Namun untuk dua omelet jamur, segelas
coklat dan kopi panas kami harus membayar tiga puluh Lira. Terasa mahal,
tapi kami sudah memutuskan untuk mempercayai para cheater sehingga tidak perlu merasa dicurangi.
“Kupikir Ia jarang menerima kasih
sayang,” komentar Ayla.
“Kupikir juga begitu, makanya galak.
Manusia juga begitu, kan?” tanyaku. Ayla mengiyakan.
“Naj, kenapa kamu belum menikah?”
tanya Ayla tiba-tiba, melenceng dari yang sebelumnya kita obrolkan.
Aku perlu berpikir sejenak sebelum
memberi jawaban dari pertanyaan yang tak pernah kupikirkan akan ditanyakan oleh
orang asing. Pertanyaan seperti ini di tanah air teramat biasa dan sampai jenuh
mendengarnya. Tapi Ayla pun menanyakannya yang sebenarnya mungkin dia bisa menebak
jawabannya.
Pengalamanku selama di Turki telah membuka banyak hal yang membuatku mengerti apa yang telah
kualami hingga saat ini. Ketakutan-ketakutan telah menemukan kata-katanya
sehingga bisa diartikulasikan. Kunjunganku ke Konya telah membuka banyak tabir
pengalaman pahit hingga bisa diungkapkan.
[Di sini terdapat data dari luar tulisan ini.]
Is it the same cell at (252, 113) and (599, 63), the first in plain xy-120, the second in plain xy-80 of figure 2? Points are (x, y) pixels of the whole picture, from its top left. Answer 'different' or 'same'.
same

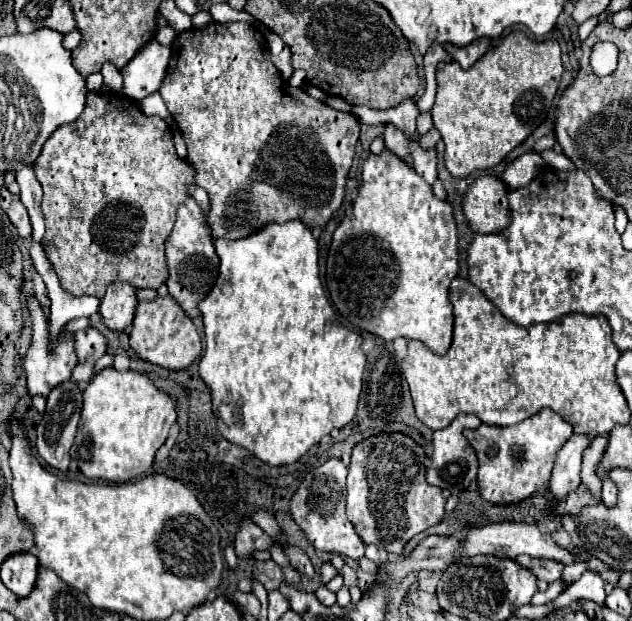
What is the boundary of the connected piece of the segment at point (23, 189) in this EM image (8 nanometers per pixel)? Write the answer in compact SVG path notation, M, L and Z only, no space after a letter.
M32 166L22 168L16 174L16 182L20 184L20 198L22 204L26 206L28 214L30 214L31 225L34 228L32 238L36 242L40 242L44 236L44 216L42 216L42 208L40 208L40 200L42 200L42 186L34 174Z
“Pada awalnya karena aku takut
didominasi, apalagi membawa-bawa agama sebagai pembenaran” jawabku. Ayla tertawa, “Aku bisa memahamimu?” Ia lalu menceritakan
kisah hidupnya sendiri, “Kamu tahu? didalam keluargaku suamiku sangat dominan.
Pada awalnya aku merasa begitu sulit karena aku harus berjuang melawan dominasi
itu, tapi kemudian aku merasa percuma karena Ia tetap tak bisa berubah. Kupikir
mungkin itu sudah wataknya, watak laki-laki pada umumnya. Mereka sepertinya tak
bisa hidup tanpa kekuasaan. Akhirnya aku mengalah demi keutuhan keluarga. Aku
berada dibelakang dia. Walaupun begitu bukan berarti aku tidak berdaya karena
keputusan itu kuambil dengan kesadaran penuh dan bukan tanpa pengetahuan. Aku
tetap menjadi diriku sendiri.”
“Ya, kupikir karena budaya yang
berkembang selama bertahun-tahun memang mengkondisikan laki-laki untuk seperti
itu. Jadi bukan sepenuhnya salah mereka. Mereka diajarkan untuk memandang kekuasaan
sebagai dominasi terhadap orang lain bukan bagaimana bekerja sama dengan orang
lain dan tumbuh bersama-sama. Pada kasusmu, aku tidak melihat kau tidak
berdaya, Ayla.”
“Ya, aku juga tidak berasa begitu.
Kamu tahu, walaupun suamiku suka mendominasi tapi aku mengakui dia suami yang
baik. Dia sangat bertanggung jawab,” puji Ayla. Sejenak kami berhenti berbicara
karena menikmati minuman masing-masing. Coklat panas dan kopi panas.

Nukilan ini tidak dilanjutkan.